The primary source for the Buddhist legend of the four harmonious brothers is the Vinayavastu, which forms the first section of the Kangyur, the canon of Tibetan Buddhism. In canons of other Buddhist traditions, such as in the Pāli Canon of Theravāda Buddhism, and in the texts of the Mahāsāṃghika, Mūla-Sarvāstivāda and Sarvāstivāda orders, almost the same Jātaka tale is found in the Vinaya and Jātaka collections. The Dharmaguptaka and Mahīśāsaka orders did not consider the story part of the Jātaka, however, and only included it in their Vinayas. Bhikkhu Analayo believes that the story originally was not considered a previous life of the Buddha, but a didactic parable taught by the Buddha.
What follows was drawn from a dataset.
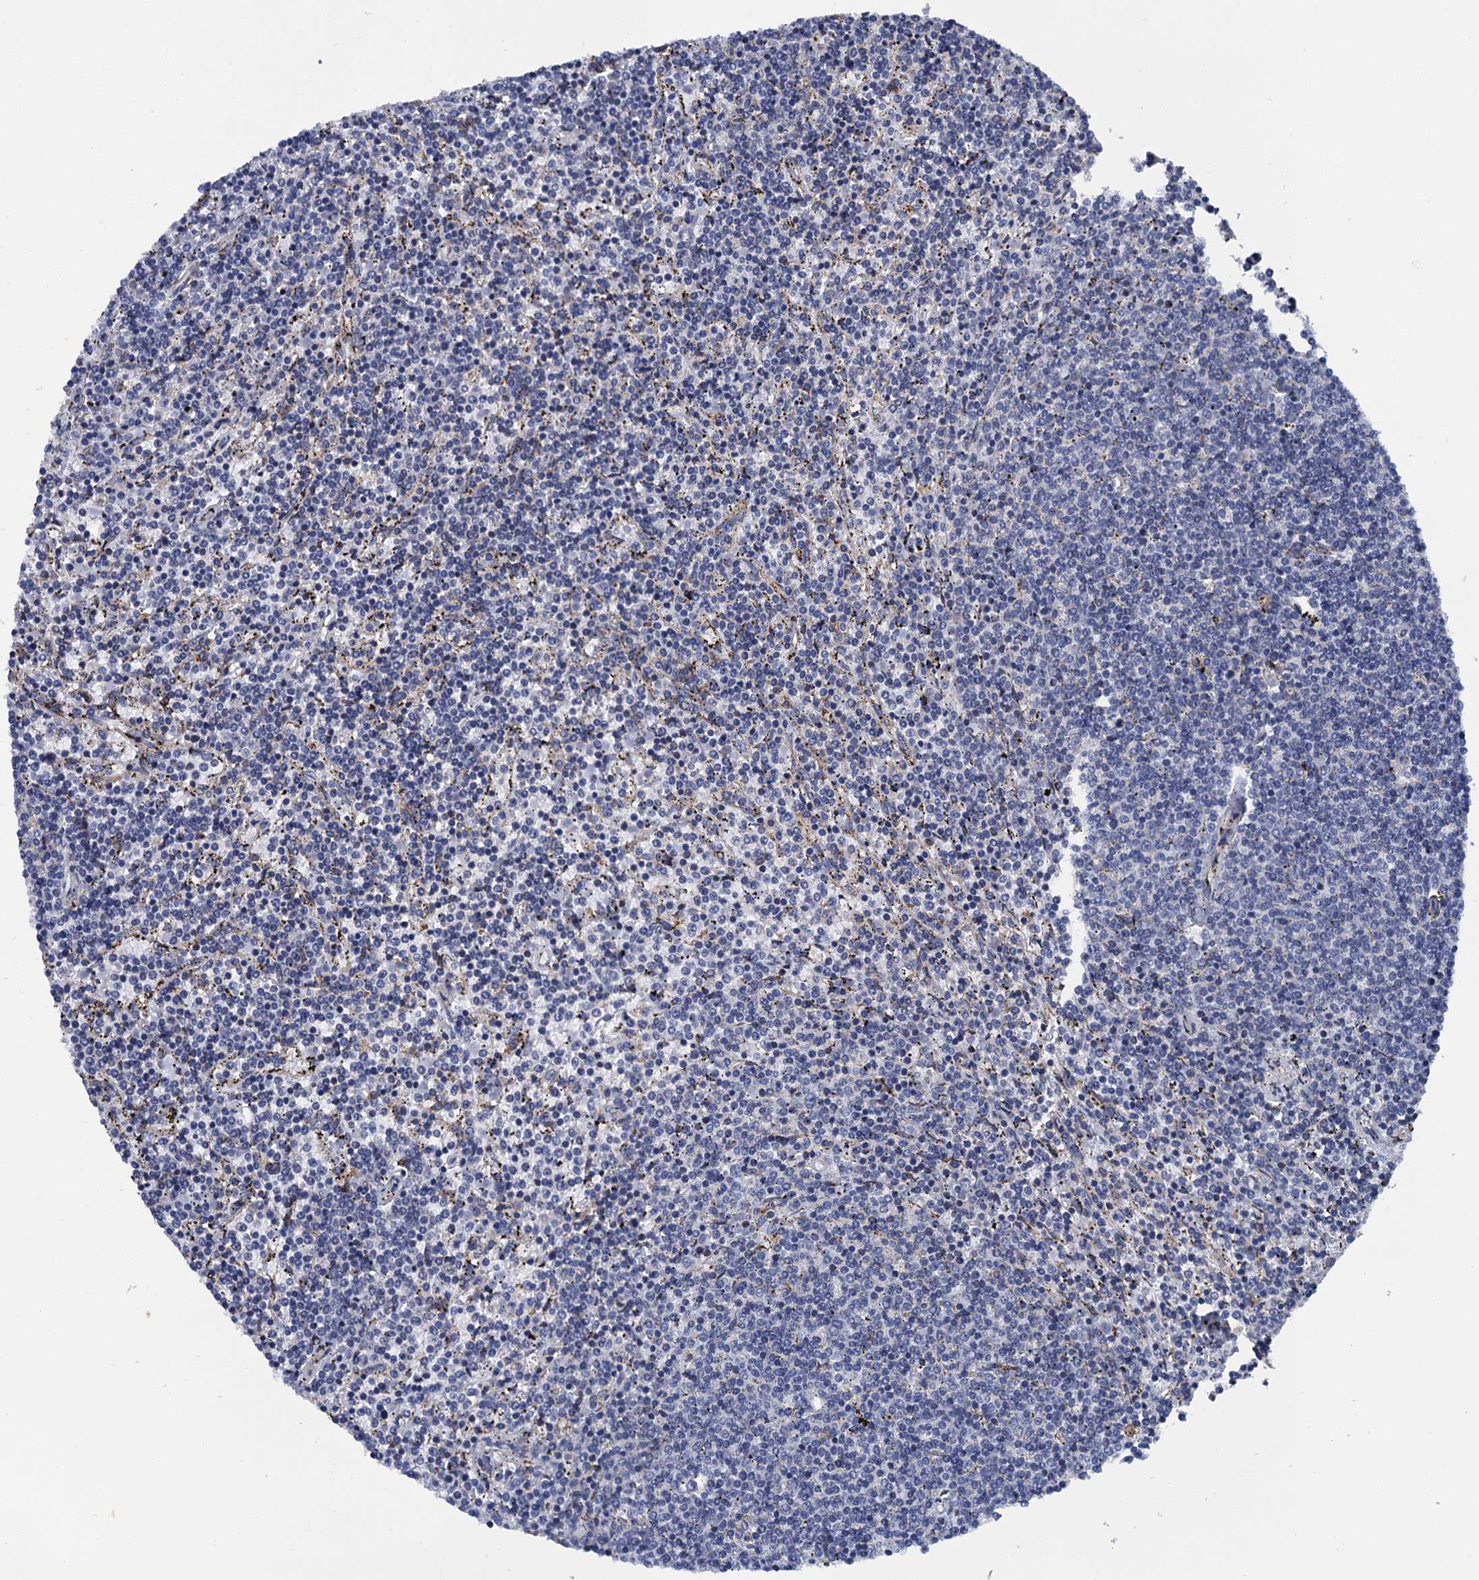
{"staining": {"intensity": "negative", "quantity": "none", "location": "none"}, "tissue": "lymphoma", "cell_type": "Tumor cells", "image_type": "cancer", "snomed": [{"axis": "morphology", "description": "Malignant lymphoma, non-Hodgkin's type, Low grade"}, {"axis": "topography", "description": "Spleen"}], "caption": "This micrograph is of lymphoma stained with immunohistochemistry (IHC) to label a protein in brown with the nuclei are counter-stained blue. There is no staining in tumor cells.", "gene": "POGLUT3", "patient": {"sex": "female", "age": 50}}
== Similar motifs worldwide ==
Old Irish scholar Eleanor Hull has pointed out that the story may reveal a custom of the ancient world to determine the date based on the life spans of different animals. Stories dealing with the question which animal lives the longest are found throughout the world. Most versions of the story usually feature three animals, as indeed, the Pali and Chinese versions of the Jātaka do. As for the fourth animal not present in the Pāli version, the hare—it was included in later versions.

A similar story was made famous when the Brothers Grimm included it in their collection of folk tales, as the "Town Musicians of Bremen".